→ What is being asked: Please write out the lines below as a numbered list, skipping blank lines and omitting the pictures.

→ Chart interpretation exercises:
============================================================

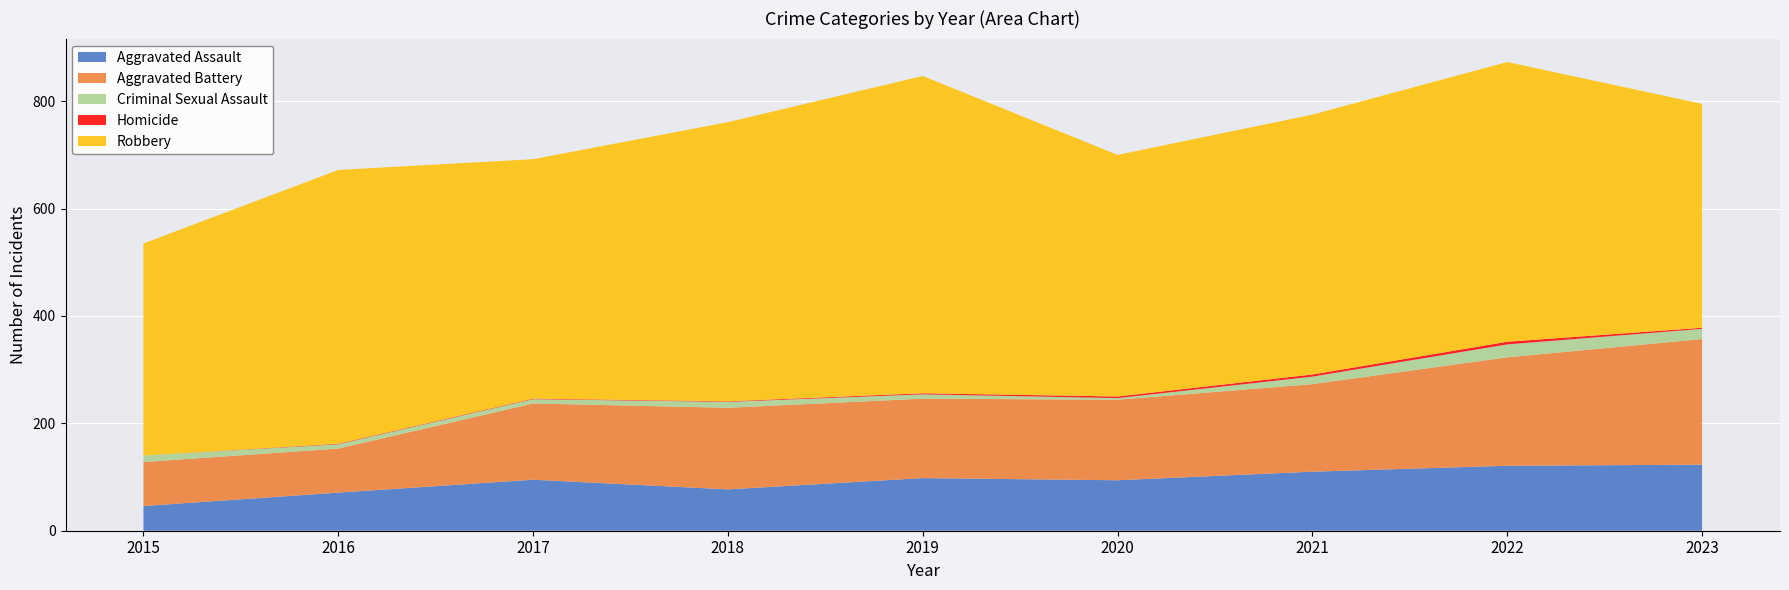

Reading left to right, list all the values displayed in this chart.

Aggravated Assault: 2015=46	2016=71	2017=95	2018=77	2019=98	2020=94	2021=110	2022=121	2023=123
Aggravated Battery: 2015=82	2016=82	2017=142	2018=152	2019=148	2020=150	2021=163	2022=202	2023=234
Criminal Sexual Assault: 2015=12	2016=8	2017=8	2018=11	2019=8	2020=3	2021=14	2022=24	2023=19
Homicide: 2015=0	2016=1	2017=1	2018=1	2019=2	2020=3	2021=4	2022=5	2023=2
Robbery: 2015=395	2016=510	2017=446	2018=520	2019=591	2020=450	2021=484	2022=521	2023=417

============================================================

→ Solution for this exercise:
1. Reading left to right, list all the values displayed in this chart.
2. Aggravated Assault: 2015=46	2016=71	2017=95	2018=77	2019=98	2020=94	2021=110	2022=121	2023=123
3. Aggravated Battery: 2015=82	2016=82	2017=142	2018=152	2019=148	2020=150	2021=163	2022=202	2023=234
4. Criminal Sexual Assault: 2015=12	2016=8	2017=8	2018=11	2019=8	2020=3	2021=14	2022=24	2023=19
5. Homicide: 2015=0	2016=1	2017=1	2018=1	2019=2	2020=3	2021=4	2022=5	2023=2
6. Robbery: 2015=395	2016=510	2017=446	2018=520	2019=591	2020=450	2021=484	2022=521	2023=417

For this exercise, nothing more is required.